2010-Jan-12 00:17 UTC

[zfs-discuss] opensolaris-vmware

Hello All,
I hope this makes sense, I have two opensolaris machines with a bunch of hard
disks, one acts as a iSCSI SAN, and the other is identical other than the hard
disk configuration. The only thing being served are VMWare esxi raw disks, which
hold either virtual machines or data that the particular virtual machine uses,
I.E. we have exchange 2007 virtualized and through its iSCSI initiator we are
mounting two LUNs one for the database and another for the Logs, all on
different arrays of course. Any how we are then snapshotting this data across
the SAN network to the other box using snapshot send/recv. In the case the other
box fails this box can immediatly serve all of the iSCSI LUNs. The problem, I
don''t really know if its a problem...Is when I snapshot a running vm
will it come up alive in esxi or do I have to accomplish this in a different
way. These snapshots will then be written to tape with bacula. I hope I am
posting this in the correct place.

Thanks, 
Greg
-- 
This message posted from opensolaris.org

Tim Cook

2010-Jan-12 03:36 UTC

head link

[zfs-discuss] opensolaris-vmware

On Mon, Jan 11, 2010 at 6:17 PM, Greg <gregory.durham at gmail.com> wrote:
> Hello All,
> I hope this makes sense, I have two opensolaris machines with a bunch of
> hard disks, one acts as a iSCSI SAN, and the other is identical other than
> the hard disk configuration. The only thing being served are VMWare esxi
raw
> disks, which hold either virtual machines or data that the particular
> virtual machine uses, I.E. we have exchange 2007 virtualized and through
its
> iSCSI initiator we are mounting two LUNs one for the database and another
> for the Logs, all on different arrays of course. Any how we are then
> snapshotting this data across the SAN network to the other box using
> snapshot send/recv. In the case the other box fails this box can immediatly
> serve all of the iSCSI LUNs. The problem, I don''t really know if
its a
> problem...Is when I snapshot a running vm will it come up alive in esxi or
> do I have to accomplish this in a different way. These snapshots will then
> be written to tape with bacula. I hope I am posting this in the correct
> place.
>
> Thanks,
> Greg
> --
>
>What you''ve got are crash consistent snapshots.  The disks are in the
same
state they would be in if you pulled the power plug.  They may come up just
fine, or they may be in a corrupt state.  If you take snapshots frequently
enough, you should have at least one good snapshot.  Your other option is
scripting.  You can build custom scripts to leverage the VSS providers in
Windows... but it won''t be easy.

Any reason in particular you''re using iSCSI?  I''ve found NFS
to be much more
simple to manage, and performance to be equivalent if not better (in large
clusters).

-- 
--Tim
-------------- next part --------------
An HTML attachment was scrubbed...
URL:
<http://mail.opensolaris.org/pipermail/zfs-discuss/attachments/20100111/c6a3833d/attachment.html>

Arnaud Brand

2010-Jan-12 09:11 UTC

head link

[zfs-discuss] opensolaris-vmware

Your machines won''t come up running, they''ll start up from
scratch (like if you had hit the reset button).
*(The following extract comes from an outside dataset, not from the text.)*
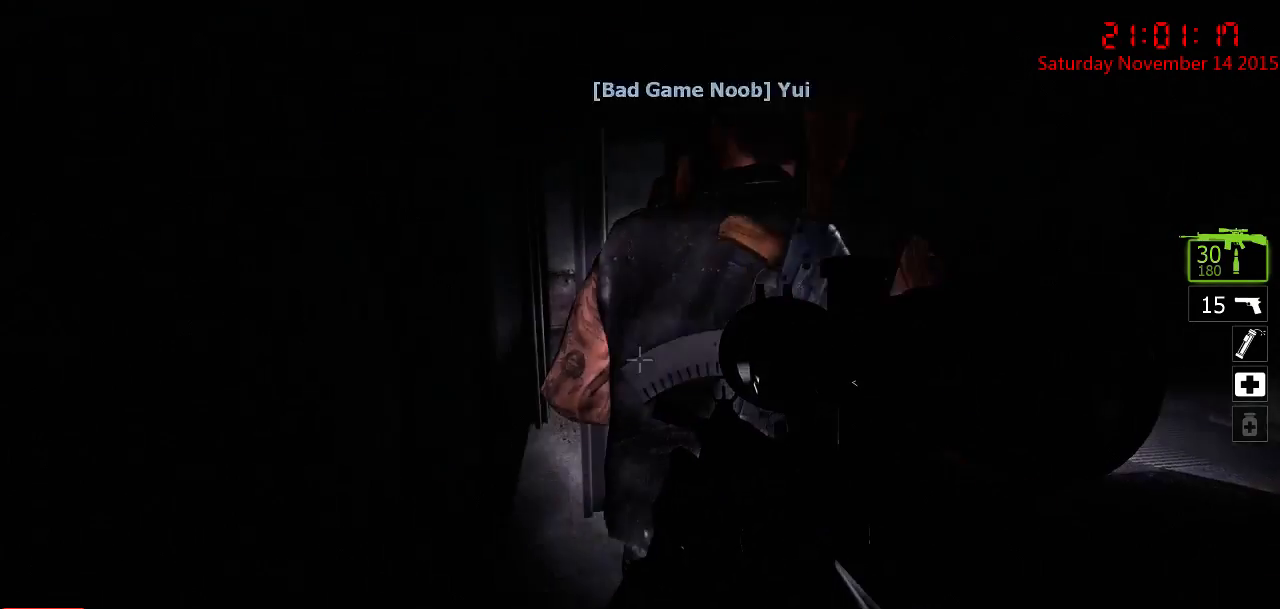
{"keys": [], "mouse": [], "events": [[150, "w", "down"], [317, "w", "up"]]}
If you want your machines to come up you have to make vmware snapshots, which
capture the state of the running VM (memory, etc..). Typically this is automated
with solutions like VCB (Vmware consolidated backup), but I''ve just
found http://communities.vmware.com/docs/DOC-8760 (not tested though since we
are running ESX and have bought VCB licenses).
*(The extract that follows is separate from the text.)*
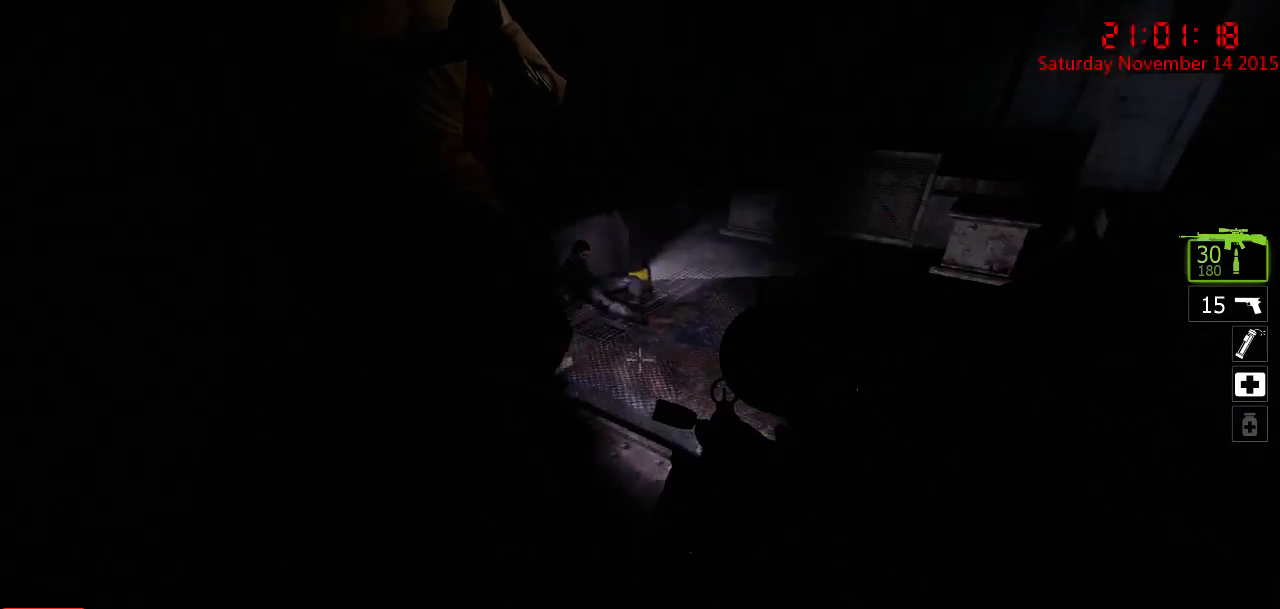
{"keys": [], "mouse": [], "events": [[200, "a", "down"], [200, "w", "down"], [333, "a", "up"], [333, "w", "up"]]}
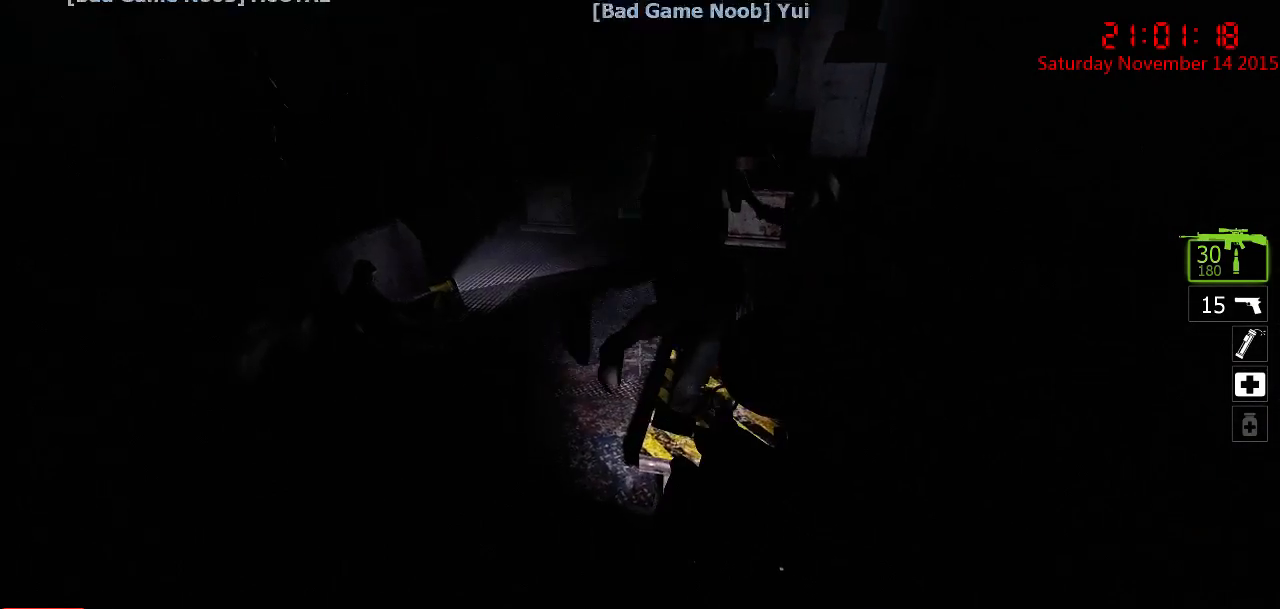
{"keys": ["d", "w"], "mouse": [], "events": [[200, "a", "down"], [200, "w", "down"], [333, "a", "up"], [433, "d", "down"]]}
Bear in mind that vmware won''t be able to take a consistent snapshot if
some disks in the VM come from VMDK files while some other disks are raw LUNs
(or otherwise mounted directly in the VM, I mean out of control from esx).
You''ll have to restart the machine from scratch in this case and have a
strong potential for discrepancies between VMDK and raw luns.
On the other hand, I understand that you want Exchange2007 logs and db to live
their live so that when you ? revert to snapshot ? you don''t loose all
the mail that was sent/delivered in between.
So this can be a perfectly valid design depending on how you have set it up.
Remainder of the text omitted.